November brings a temporary peace to the compound. The waning light of early dusk casts us beneath a collective shadow. The cold winds and rains unite us against a common enemy. The shorter days persuade us to forgive. November helps cool the blood and steady pulse after the heat and desperation of summer.
During the fall of my junior year in college, Jamie and I, along with another couple, took to spending our Friday nights at a Denny’s that straddled the border between a poor Hispanic neighborhood and Dallas’s gay club scene. In the evenings between six and eight, the restaurant was a mob of Mexican families on tight budgets. But by three in the morning, after the clubs ran dry (Texas state law prohibits bars from selling alcohol past two AM), the restaurant was a colorful after-party of queers and drag queens with mad appetites for scrambled eggs and hash browns. It was during the between lull, after the last of the Mexicans had mopped up their children from the floors and paid their bills and while the queers were still at home warming up on vodka shots, that my friends and I would arrive for our weekly gatherings.
Ricky always worked Friday nights. He was a wispy, flamboyant man who played mother hen to us four young college boys. When he wasn’t at our table lavishing us with free milkshakes and obscene amounts of extra napkins and sugar packets, our conversations often centered around what we imagined Ricky’s personal life must be like. We suspected, with amusement, that despite his bubbly personality, he was secretly a very lonely man (we assumed that any middle-aged person who waits tables at Denny’s would have to be lonely), and that if we ever found some other place to eat on Friday nights, poor Ricky, distraught by our absence, would be driven to self-destruction and wind up hanging himself in the employee bathroom.

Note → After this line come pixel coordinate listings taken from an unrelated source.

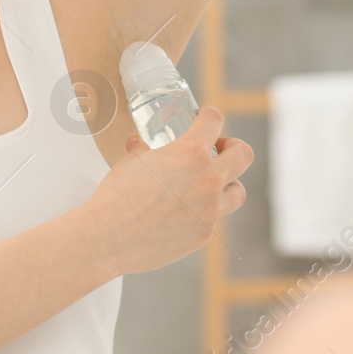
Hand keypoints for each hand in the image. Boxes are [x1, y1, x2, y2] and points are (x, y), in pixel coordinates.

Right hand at [88, 106, 252, 276]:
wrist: (109, 238)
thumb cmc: (117, 196)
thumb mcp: (130, 162)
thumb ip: (141, 150)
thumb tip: (138, 144)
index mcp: (190, 153)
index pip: (214, 121)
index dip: (210, 115)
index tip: (206, 117)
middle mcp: (208, 179)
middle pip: (244, 155)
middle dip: (233, 148)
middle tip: (219, 149)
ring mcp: (209, 209)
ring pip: (238, 192)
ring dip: (227, 184)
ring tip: (209, 184)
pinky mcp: (203, 234)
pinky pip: (212, 219)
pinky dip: (203, 213)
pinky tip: (184, 213)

Later, after we’d had our laughs and tipped our penances, I felt frightened that the world might be as cruel as me.
I called Jamie recently—he and his newly wed partner live in Paris—and he asked me if time seems to be moving faster; it’s been a year and a half since I surrendered. I said it was, and he said that was good. But time moving fast isn’t the point. I’m not anxious for my twenties to expire. I’m not looking forward to starting my life from scratch at the age of thirty-five, and with a criminal record. The psychologist told me once that I was lucky for getting prison out of the way while I’m still young. "Be glad you’re not like some of my clients who get sent away in their sixties," he said. "you’ll still have your whole life ahead of you when you get out." I disagreed. I told him I’d rather enjoy my youth and spend old age behind bars instead. "Prison can’t be much different from a convalescent home, anyway." I said. "They both have bland food and on-site medical care.
"Of course, they’re not the same. I would’t want to die in prison. We had a man die a few months ago. He went into medical complaining of chest pains, and the nurse told him it was indigestion. She suggested he buy Tums from the commissary. The next day, he collapsed dead of a heart attack in the middle of the yard.